The future of memories
The first step towards ‘LifeSaver’ is having a means to record your day. “The camera could be in a badge or your glasses,” says BT futurologist Lesley Gavin, “with the data collected on the device or networked.”
Even by 2020, mobile network technology is still unlikely to be sufficiently advanced to allow networking like this. Instead, the data would be recorded on the device for you to upload periodically. “It’s not going to be 80 per cent of us doing this by 2020, it will be the early adopters,” says Gavin.
Next it’s a question of editing your most significant moments during the day, so they can be fed out as video posts. “If you have software that can spot someone smiling at you, for instance, it could suggest that clip as it’s likely to be something that’s significant,” says Gavin.
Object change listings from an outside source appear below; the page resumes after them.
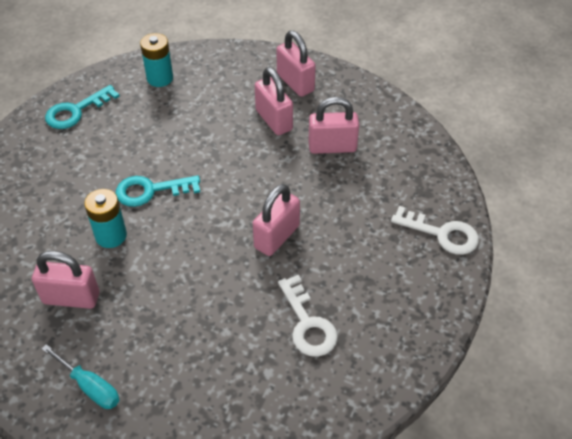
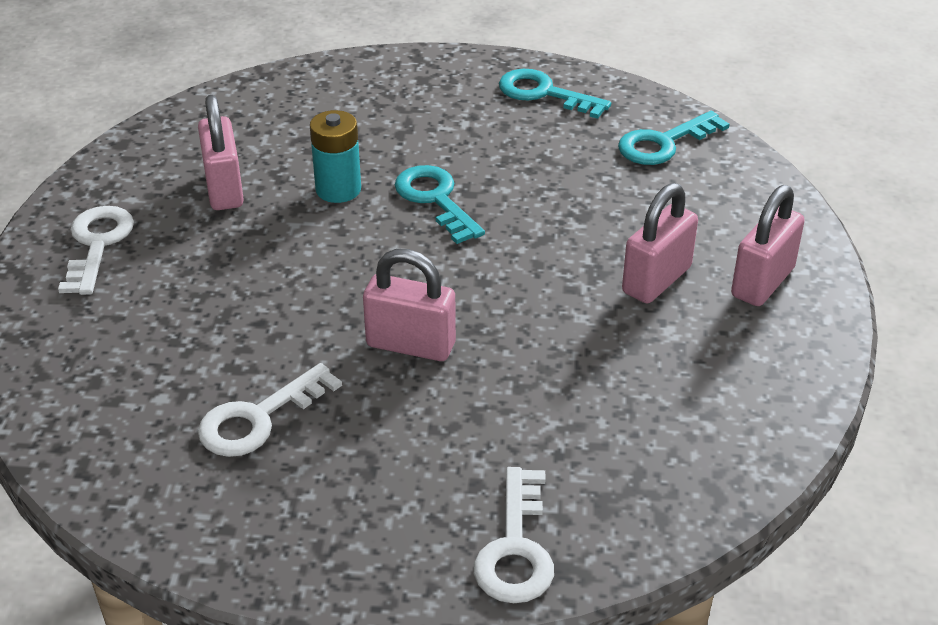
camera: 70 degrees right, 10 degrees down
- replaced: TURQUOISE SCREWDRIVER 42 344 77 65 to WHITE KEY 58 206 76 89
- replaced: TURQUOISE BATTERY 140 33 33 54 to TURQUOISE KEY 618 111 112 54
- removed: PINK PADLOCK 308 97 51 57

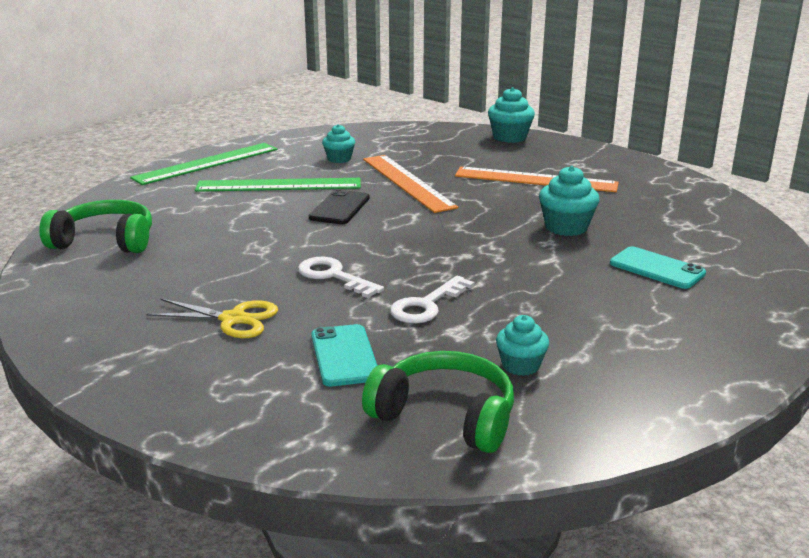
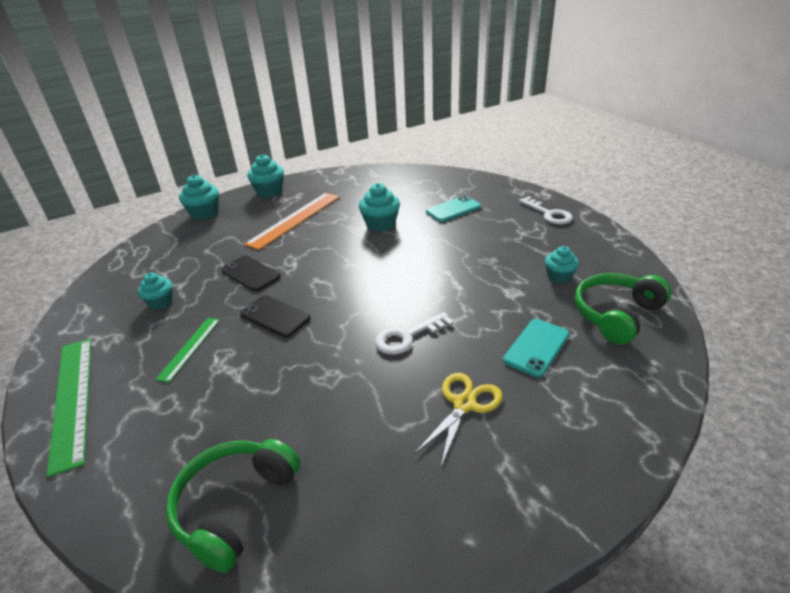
camera: 70 degrees left, 10 degrees up
- resized: GREEN RULER 195 178 166 14 = 155 318 65 65 x0.55
- replaced: ORANGE RULER 363 155 95 58 to BLACK PHONE 221 256 60 35
- added: TURQUOISE CUPCAKE 247 154 37 43
- turned: TURQUOISE PHONE 311 324 67 63 = 503 319 67 58 60 degrees counterclockwise
- moved: WHITE KEY 390 276 85 47 to 519 196 54 29

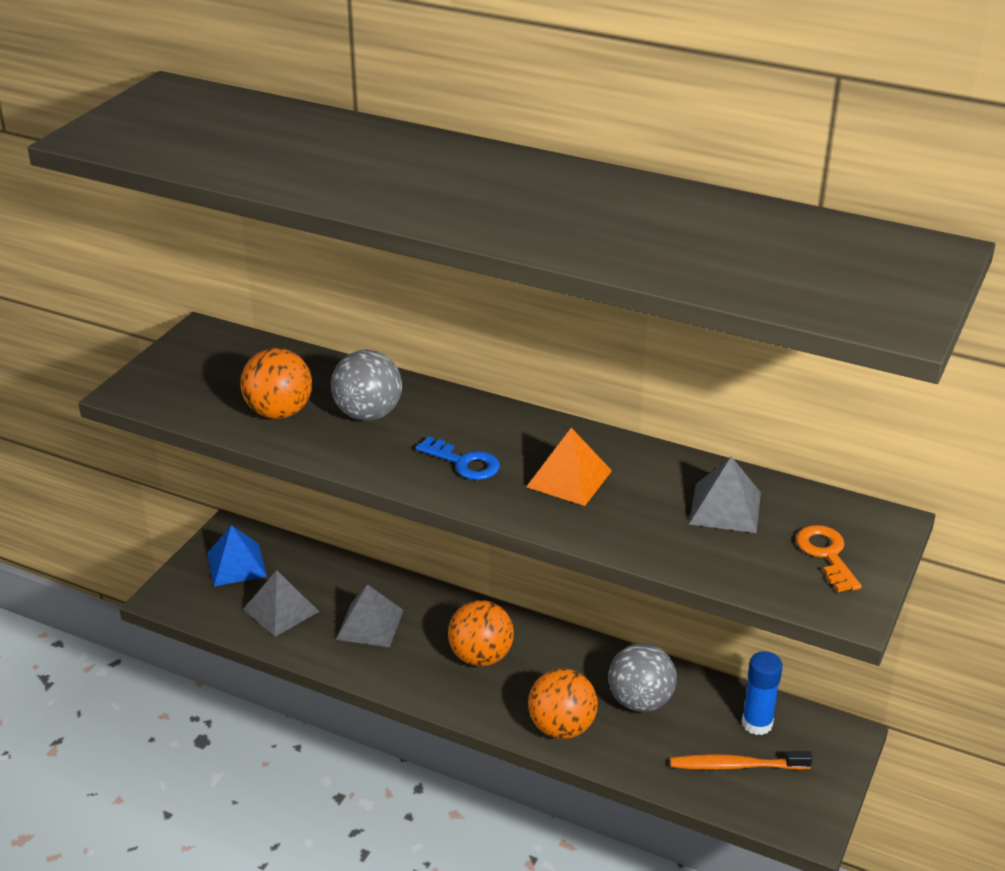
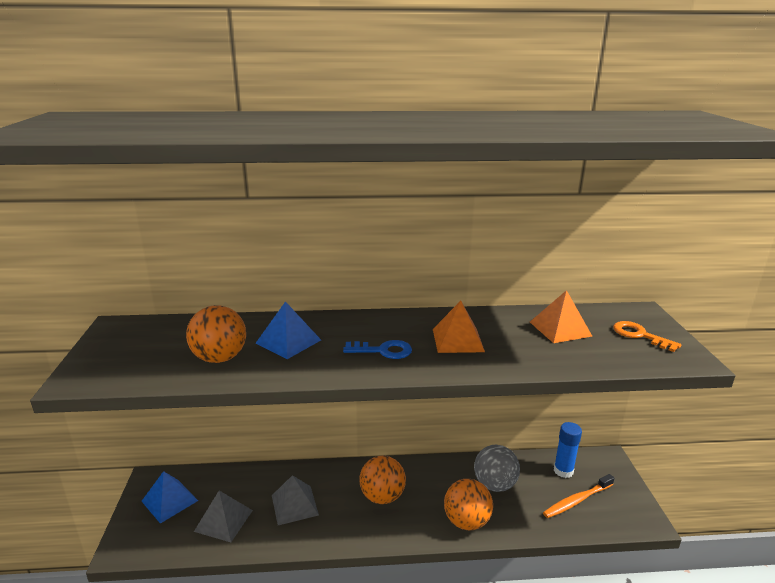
camera: 30 degrees left, 10 degrees down
- replaced: GREY BALL 331 350 71 71 to BLUE PYRAMID 255 301 66 58
- recoloured: GREY PYRAMID 689 456 72 77 to ORANGE PYRAMID 530 290 62 53

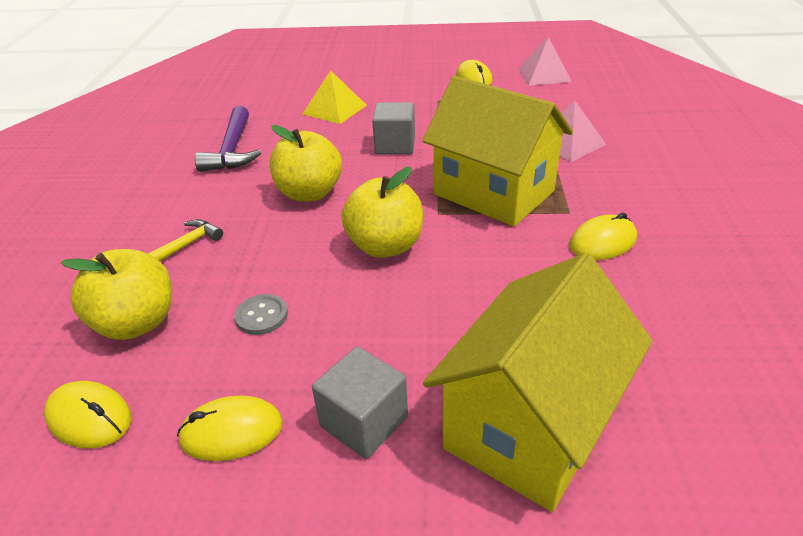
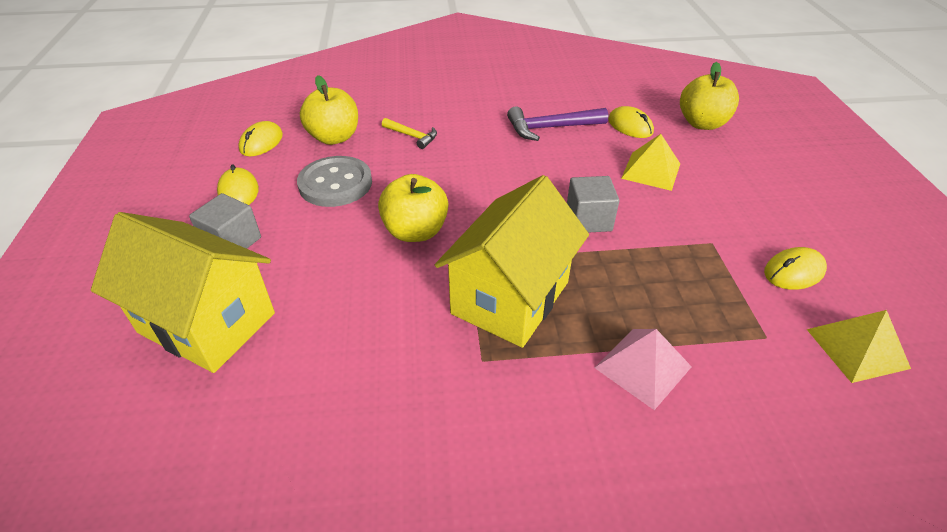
camera: 80 degrees right, 5 degrees up
- resized: GREY BUTTON 234 294 54 41 = 297 156 75 51 x2.04
- moved: YELLOW MOUSE 569 213 68 47 to 608 106 46 32
- moved: YELLOW APPLE 270 125 72 77 to 680 62 59 68
- recoloured: PINK PYRAMID 518 37 54 48 to YELLOW PYRAMID 806 310 105 73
“Or it could spot something that’s fast moving or something that you stare at for a long time. The rudiments of this are here today, it has just not been put together into a product.”
23:00
Your iPillow triggers as you get into bed with the next chapter in your current audiobook, played through flat speakers embedded in it. The pillow automatically adjusts the volume based on your activity and posture, and switches to gentle music for a while when it senses you are nearly asleep.
23:30
Through the night, while you’re asleep and electricity demand is low, wind and wave power continue to supply electricity to the grid. Some of this is used to pump water back up into the storage reservoirs in the recently completed hydroelectric power stations in Scotland’s Great Glen.
Tomorrow morning, this water will flow back downhill and feed electricity into the National Grid when everyone switches on their kettles and toasters. These hydroelectric plants are the first pumped storage schemes built since the 1970s.
Combined with the photovoltaic cells that you put on the roof three years ago, more than 15 per cent of your total electricity now comes from green sources. The smart meter allows you to keep track of your electricity consumption. Long showers and keeping the telly on standby are things of the past.
The future of energy
A government white paper in 2009 announced proposals to invest £120m in offshore wind technology in the next few years, and for every home to have a smart meter by 2020.
It also looks like pumped storage hydroelectric could make something of a comeback. Energy firm Scottish & Southern Energy has announced proposals for two projects in Scotland’s Great Glen. It’s envisaged both schemes would produce 1000GWh of electricity a year to meet peak demand.